Repeat the lines of the data exactly and exclude any picture among them.
**** RECORDS FOR THE EXERCISE ****
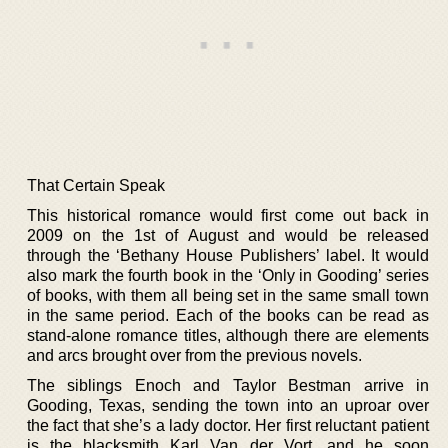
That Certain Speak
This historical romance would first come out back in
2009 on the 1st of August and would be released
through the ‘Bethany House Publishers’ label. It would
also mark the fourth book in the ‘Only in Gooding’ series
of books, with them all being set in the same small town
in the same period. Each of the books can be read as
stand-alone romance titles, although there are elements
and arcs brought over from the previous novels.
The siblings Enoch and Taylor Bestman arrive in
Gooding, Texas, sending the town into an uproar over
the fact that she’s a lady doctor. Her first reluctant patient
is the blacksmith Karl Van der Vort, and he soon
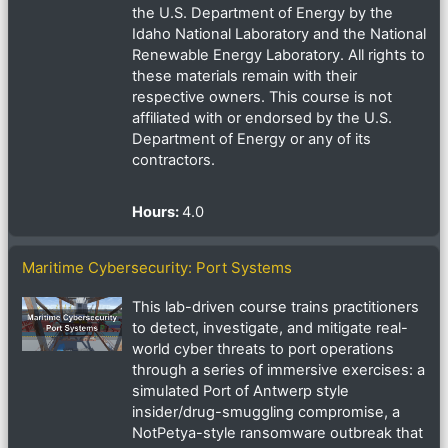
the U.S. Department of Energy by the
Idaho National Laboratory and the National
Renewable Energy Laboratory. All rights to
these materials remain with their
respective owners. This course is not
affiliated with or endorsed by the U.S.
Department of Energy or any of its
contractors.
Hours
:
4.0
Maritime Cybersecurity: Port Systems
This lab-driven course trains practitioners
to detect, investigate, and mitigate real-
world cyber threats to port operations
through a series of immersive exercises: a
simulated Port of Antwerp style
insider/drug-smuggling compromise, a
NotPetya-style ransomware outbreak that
****
OUTPUT OF THE EXERCISE
That Certain Speak
This historical romance would first come out back in
2009 on the 1st of August and would be released
through the ‘Bethany House Publishers’ label. It would
also mark the fourth book in the ‘Only in Gooding’ series
of books, with them all being set in the same small town
in the same period. Each of the books can be read as
stand-alone romance titles, although there are elements
and arcs brought over from the previous novels.
The siblings Enoch and Taylor Bestman arrive in
Gooding, Texas, sending the town into an uproar over
the fact that she’s a lady doctor. Her first reluctant patient
is the blacksmith Karl Van der Vort, and he soon
the U.S. Department of Energy by the
Idaho National Laboratory and the National
Renewable Energy Laboratory. All rights to
these materials remain with their
respective owners. This course is not
affiliated with or endorsed by the U.S.
Department of Energy or any of its
contractors.
Hours
:
4.0
Maritime Cybersecurity: Port Systems
This lab-driven course trains practitioners
to detect, investigate, and mitigate real-
world cyber threats to port operations
through a series of immersive exercises: a
simulated Port of Antwerp style
insider/drug-smuggling compromise, a
NotPetya-style ransomware outbreak that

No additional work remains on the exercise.